Am meisten Aufmerksamkeit zieht eine Pianistin am Martin-luther-platz auf sich. Dort sitzt Derya, sie spielt ganz in sich versunken „Numb“von Linkin Park und bekommt dafür viel Applaus. Ein älterer Herr fragt sogar nach einem Spendenkörbchen – die 16-Jährige ist ganz überrascht, dass ihr so viele Menschen zuhören. Denn sie hatte nie Klavierunterricht, hat sich ihr Können selbst beigebracht.
Kaum Beachtung hingegen findet das Street Piano am Königsplatz. Ein Junge nutzt den freien Platz am Instrument, um sich auch einmal daran zu versuchen. In der rechten Hand hält er sein Mittagessen – es gibt Dürüm – mit der linken klimpert er auf dem Klavier herum. Die Passanten schenken dem Buben keine Aufmerksamkeit, lassen sich aber auch nicht stören. Manch einer bevorzugt Musik aus seinen Kopfhörern.

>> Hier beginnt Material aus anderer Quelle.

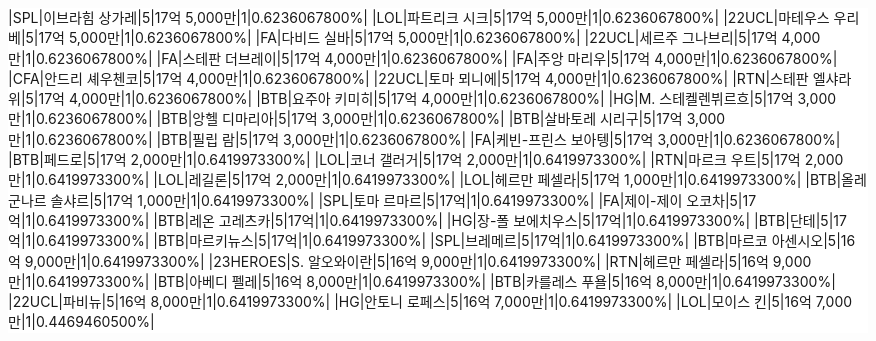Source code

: |SPL|이브라힘 상가레|5|17억 5,000만|1|0.6236067800%|
|LOL|파트리크 시크|5|17억 5,000만|1|0.6236067800%|
|22UCL|마테우스 우리베|5|17억 5,000만|1|0.6236067800%|
|FA|다비드 실바|5|17억 5,000만|1|0.6236067800%|
|22UCL|세르주 그나브리|5|17억 4,000만|1|0.6236067800%|
|FA|스테판 더브레이|5|17억 4,000만|1|0.6236067800%|
|FA|주앙 마리우|5|17억 4,000만|1|0.6236067800%|
|CFA|안드리 셰우첸코|5|17억 4,000만|1|0.6236067800%|
|22UCL|토마 뫼니에|5|17억 4,000만|1|0.6236067800%|
|RTN|스테판 엘샤라위|5|17억 4,000만|1|0.6236067800%|
|BTB|요주아 키미히|5|17억 4,000만|1|0.6236067800%|
|HG|M. 스테켈렌뷔르흐|5|17억 3,000만|1|0.6236067800%|
|BTB|앙헬 디마리아|5|17억 3,000만|1|0.6236067800%|
|BTB|살바토레 시리구|5|17억 3,000만|1|0.6236067800%|
|BTB|필립 람|5|17억 3,000만|1|0.6236067800%|
|FA|케빈-프린스 보아텡|5|17억 3,000만|1|0.6236067800%|
|BTB|페드로|5|17억 2,000만|1|0.6419973300%|
|LOL|코너 갤러거|5|17억 2,000만|1|0.6419973300%|
|RTN|마르크 우트|5|17억 2,000만|1|0.6419973300%|
|LOL|레길론|5|17억 2,000만|1|0.6419973300%|
|LOL|헤르만 페셀라|5|17억 1,000만|1|0.6419973300%|
|BTB|올레 군나르 솔샤르|5|17억 1,000만|1|0.6419973300%|
|SPL|토마 르마르|5|17억|1|0.6419973300%|
|FA|제이-제이 오코차|5|17억|1|0.6419973300%|
|BTB|레온 고레츠카|5|17억|1|0.6419973300%|
|HG|장-폴 보에치우스|5|17억|1|0.6419973300%|
|BTB|단테|5|17억|1|0.6419973300%|
|BTB|마르키뉴스|5|17억|1|0.6419973300%|
|SPL|브레메르|5|17억|1|0.6419973300%|
|BTB|마르코 아센시오|5|16억 9,000만|1|0.6419973300%|
|23HEROES|S. 알오와이란|5|16억 9,000만|1|0.6419973300%|
|RTN|헤르만 페셀라|5|16억 9,000만|1|0.6419973300%|
|BTB|아베디 펠레|5|16억 8,000만|1|0.6419973300%|
|BTB|카를레스 푸욜|5|16억 8,000만|1|0.6419973300%|
|22UCL|파비뉴|5|16억 8,000만|1|0.6419973300%|
|HG|안토니 로페스|5|16억 7,000만|1|0.6419973300%|
|LOL|모이스 킨|5|16억 7,000만|1|0.4469460500%|
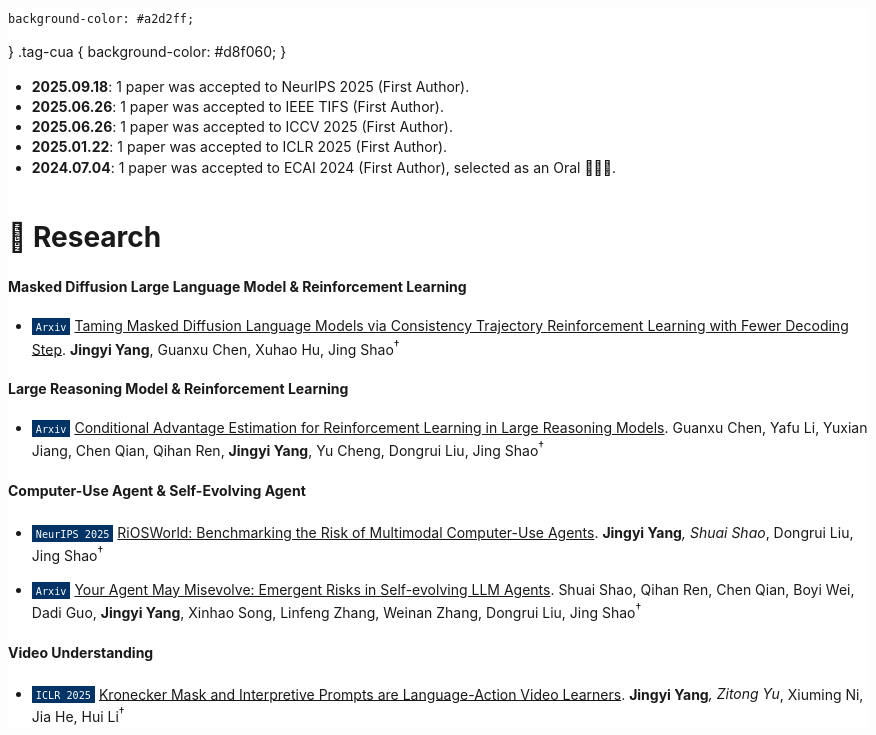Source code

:     background-color: #a2d2ff;
  }
  .tag-cua {
    background-color: #d8f060;
  }
</style>

<div class="scrollable">
  <ul>
    <li><strong>2025.09.18</strong>: 1 paper was accepted to NeurIPS 2025 (First Author).</li>
    <li><strong>2025.06.26</strong>: 1 paper was accepted to IEEE TIFS (First Author).</li>
    <li><strong>2025.06.26</strong>: 1 paper was accepted to ICCV 2025 (First Author).</li>
    <li><strong>2025.01.22</strong>: 1 paper was accepted to ICLR 2025 (First Author).</li>
    <li><strong>2024.07.04</strong>: 1 paper was accepted to ECAI 2024 (First Author), selected as an Oral 🎉🎉🎉.</li>
  </ul>
</div>



# 📝 Research

#### Masked Diffusion Large Language Model & Reinforcement Learning
- <span style="background-color: #003366; color: white; padding: 1px 4px; font-size: 12px;">``Arxiv``</span> [Taming Masked Diffusion Language Models via Consistency Trajectory Reinforcement Learning with Fewer Decoding Step](https://arxiv.org/pdf/2509.23924). **Jingyi Yang**, Guanxu Chen, Xuhao Hu, Jing Shao<sup>†</sup>


#### Large Reasoning Model & Reinforcement Learning
- <span style="background-color: #003366; color: white; padding: 1px 4px; font-size: 12px;">``Arxiv``</span> [Conditional Advantage Estimation for Reinforcement Learning in Large Reasoning Models](https://arxiv.org/pdf/2509.23962). Guanxu Chen, Yafu Li, Yuxian Jiang, Chen Qian, Qihan Ren, **Jingyi Yang**, Yu Cheng, Dongrui Liu, Jing Shao<sup>†</sup>


#### Computer-Use Agent & Self-Evolving Agent
- <span style="background-color: #003366; color: white; padding: 1px 4px; font-size: 12px;">``NeurIPS 2025``</span> [RiOSWorld: Benchmarking the Risk of Multimodal Computer-Use Agents](https://arxiv.org/pdf/2506.00618). **Jingyi Yang**<sup>*</sup>, Shuai Shao<sup>*</sup>, Dongrui Liu, Jing Shao<sup>†</sup>


- <span style="background-color: #003366; color: white; padding: 1px 4px; font-size: 12px;">``Arxiv``</span> [Your Agent May Misevolve: Emergent Risks in Self-evolving LLM Agents](https://arxiv.org/pdf/2509.26354). Shuai Shao, Qihan Ren, Chen Qian, Boyi Wei, Dadi Guo, **Jingyi Yang**, Xinhao Song, Linfeng Zhang, Weinan Zhang, Dongrui Liu, Jing Shao<sup>†</sup>


#### Video Understanding
- <span style="background-color: #003366; color: white; padding: 1px 4px; font-size: 12px;">``ICLR 2025``</span> [Kronecker Mask and Interpretive Prompts are Language-Action Video Learners](https://arxiv.org/pdf/2502.03549). **Jingyi Yang**<sup>*</sup>, Zitong Yu<sup>*</sup>, Xiuming Ni, Jia He, Hui Li<sup>†</sup>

Zwei junge Männer interessieren sich aber schon lange für das Instrument. Schließlich kommen sie zu dem Podest, einer von beiden beginnt zu spielen und weiß, was er tut. Ausschnitte aus dem Jazz-standard „Georgia“, ein paar Takte aus Johann Sebastian Bachs berühmter Toccata in D-moll und sogar die anspruchsvolle Rhapsodie Nr. 2 von Franz Liszt. Melodien, die es am Königsplatz nur selten zu hören gibt – interessierte Zuhörer finden sich trotzdem kaum. Doch das stört Jaroslaw Sapototzki nicht, er will einfach spielen. Seit einem Jahr lebt der 22-jährige Ukrainer in Deutschland. „Fünf Jahre lang habe ich überhaupt nicht gespielt“, erzählt er. Vorher besuchte er aber eine Musikschule in seiner Heimat, lernte Klavier 13 Jahre lang. Von der Aktion ist Sapototzki begeistert. So etwas hätte er sich in der Ukraine auch gewünscht.